Gli occhi di Jean brillarono e annuì.
"Cosa si mangia?" gli chiese, guardando il coperchio e cercando di immaginare cosa Jean avesse potuto cucinare.
"Guarda" gli concesse lui, sedendosi all'altro capo della tavola, difronte al posto di Marco.
Marco alzò il coperchio e quasi rise alla vista degli spaghetti con polpette.
"Tu hai guardato troppe volte Lilly e Il Vagabondo" lo accusò.
"Mi chiedo per colpa di chi" sbuffò derisorio Jean.
"Già" ammise colpevole. Lui amava i film della Disney fin da quando era piccolo e non se ne perdeva uno nemmeno ora che era adulto. Spesso riguardava i suoi
preferiti con Jean, che si accoccolava al suo fianco sul divano sotto montagne di coperte e cuscini.
Mangiarono, ridendo e scherzando fra loro.

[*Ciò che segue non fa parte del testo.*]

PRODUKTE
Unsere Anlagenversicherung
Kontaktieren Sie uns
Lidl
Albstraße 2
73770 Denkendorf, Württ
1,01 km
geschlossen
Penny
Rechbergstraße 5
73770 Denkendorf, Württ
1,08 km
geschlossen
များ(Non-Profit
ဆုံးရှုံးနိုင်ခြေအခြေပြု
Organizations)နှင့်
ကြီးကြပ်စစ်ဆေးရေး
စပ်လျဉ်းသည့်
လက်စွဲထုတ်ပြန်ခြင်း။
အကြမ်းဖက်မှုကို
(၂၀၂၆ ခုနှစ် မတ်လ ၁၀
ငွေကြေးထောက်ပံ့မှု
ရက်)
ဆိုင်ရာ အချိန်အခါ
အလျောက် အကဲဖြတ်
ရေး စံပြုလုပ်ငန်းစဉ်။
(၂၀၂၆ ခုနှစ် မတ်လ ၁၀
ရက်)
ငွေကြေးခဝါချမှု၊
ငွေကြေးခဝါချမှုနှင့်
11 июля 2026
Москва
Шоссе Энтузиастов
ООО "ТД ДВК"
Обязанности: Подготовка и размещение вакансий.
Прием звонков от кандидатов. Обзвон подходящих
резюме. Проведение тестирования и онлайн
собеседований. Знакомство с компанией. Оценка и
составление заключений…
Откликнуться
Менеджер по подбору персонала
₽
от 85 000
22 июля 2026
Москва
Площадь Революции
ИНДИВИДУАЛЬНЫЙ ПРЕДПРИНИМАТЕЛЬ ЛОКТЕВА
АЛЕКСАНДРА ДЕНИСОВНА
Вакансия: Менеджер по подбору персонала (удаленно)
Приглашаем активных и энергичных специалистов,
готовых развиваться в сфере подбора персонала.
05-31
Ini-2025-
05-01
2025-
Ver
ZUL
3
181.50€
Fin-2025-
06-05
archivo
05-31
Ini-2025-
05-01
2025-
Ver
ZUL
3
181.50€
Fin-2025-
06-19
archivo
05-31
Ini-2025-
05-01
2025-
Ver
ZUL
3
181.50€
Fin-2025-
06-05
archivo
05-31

Una volta finito Jean si alzò per sparecchiare, dopo averlo fatto, tirò il telefono fuori dalla tasca e lo mise sul ripiano di uno dei mobili dopo averci trafficato un
po'. Si voltò verso di lui nuovamente e gli porse la mano.

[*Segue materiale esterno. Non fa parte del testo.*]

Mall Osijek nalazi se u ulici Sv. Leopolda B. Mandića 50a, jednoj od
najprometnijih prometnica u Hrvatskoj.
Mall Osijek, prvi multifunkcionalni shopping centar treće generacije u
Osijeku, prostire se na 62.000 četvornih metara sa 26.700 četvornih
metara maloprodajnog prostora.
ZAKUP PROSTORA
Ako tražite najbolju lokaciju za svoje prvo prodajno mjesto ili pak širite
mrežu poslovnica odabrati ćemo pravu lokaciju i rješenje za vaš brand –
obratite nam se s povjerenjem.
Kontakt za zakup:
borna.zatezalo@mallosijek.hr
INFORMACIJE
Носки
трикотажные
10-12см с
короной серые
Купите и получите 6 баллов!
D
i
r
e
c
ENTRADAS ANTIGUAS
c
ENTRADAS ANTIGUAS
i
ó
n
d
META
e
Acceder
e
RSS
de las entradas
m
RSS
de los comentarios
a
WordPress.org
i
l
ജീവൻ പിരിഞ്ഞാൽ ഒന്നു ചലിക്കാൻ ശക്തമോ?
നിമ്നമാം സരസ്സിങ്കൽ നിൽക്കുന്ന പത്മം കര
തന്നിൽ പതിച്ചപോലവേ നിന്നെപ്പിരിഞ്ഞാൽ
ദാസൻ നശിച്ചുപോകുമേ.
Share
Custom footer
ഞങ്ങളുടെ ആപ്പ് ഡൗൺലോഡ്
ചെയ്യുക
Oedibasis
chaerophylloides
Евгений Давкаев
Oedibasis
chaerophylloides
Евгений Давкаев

"Vuoi ballare?" lo invitò.
Marco trattenne il fiato. Era la prima volta che Jean lo invitava a ballare e lui lo voleva, ma non era sicuro di poterlo fare, sentiva le sue nuove gambe - protesi
all'avanguardia pagategli dallo Stato - ancora poco stabili. Le guardò, mordendosi il labbro, desiderando di aver scelto prima di provarci.
"Ti terrò io" gli promise Jean, capendo al volo.
Marco annuì, gli prese la mano e si tirò su, appoggiando il suo peso a Jean, che lo sostenne senza problemi. Nonostante avessero lasciato l'esercito, Jean
continuava ad allenarsi e il risultato si notava nel suo fisico irrobustitosi. Jean toccò lo schermo del cellulare con un dito e fece partire una musica lenta, una
canzone dolce che parlava d'amore, cantata da una voce sensuale.
Iniziarono a dondolare lentamente, Marco era aggrappato alle spalle di Jean che posò la guancia contro il suo collo, baciandolo con dolcezza prima di chiudere
gli occhi.
Continuarono a ballare fino alla fine della canzone, rimanendo stretti anche dopo che l'ultima nota morì nell'aria.
"Ti amo" sussurrò Jean contro il collo di Marco.
"Anche io" rispose Marco.
Insieme, era sicuro, avrebbero vissuto davvero. E tutto questo gli bastava.